→ **Records excerpted from a collection**:
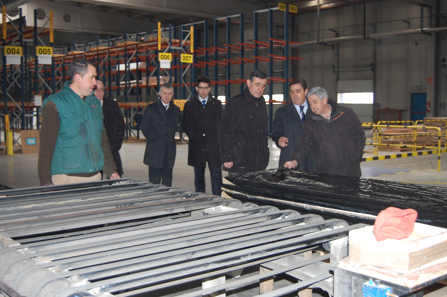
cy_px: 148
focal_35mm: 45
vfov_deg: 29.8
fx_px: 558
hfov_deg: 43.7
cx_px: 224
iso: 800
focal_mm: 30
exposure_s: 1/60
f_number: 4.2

* * *

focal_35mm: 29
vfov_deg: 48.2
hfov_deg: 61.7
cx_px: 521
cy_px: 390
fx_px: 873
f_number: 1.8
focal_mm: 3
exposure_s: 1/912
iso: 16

--

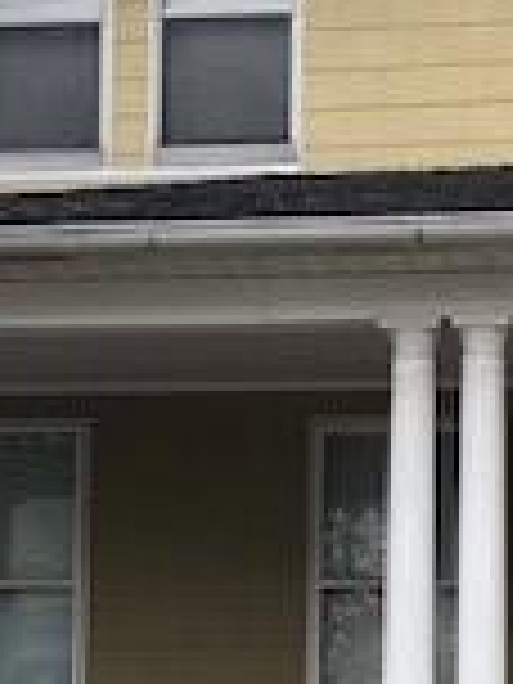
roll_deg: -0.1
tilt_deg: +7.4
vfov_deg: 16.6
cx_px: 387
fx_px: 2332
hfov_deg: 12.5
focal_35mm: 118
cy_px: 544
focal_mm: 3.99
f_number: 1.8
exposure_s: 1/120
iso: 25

→ **GOAL OF THE EXERCISE**:
Transcribe the records above exactly, beginning at the line that contains "vfov_deg: 29.8" and ending with the line that contains "f_number: 4.2", both included, and nothing else.

→ **ANSWER BELOW**:
vfov_deg: 29.8
fx_px: 558
hfov_deg: 43.7
cx_px: 224
iso: 800
focal_mm: 30
exposure_s: 1/60
f_number: 4.2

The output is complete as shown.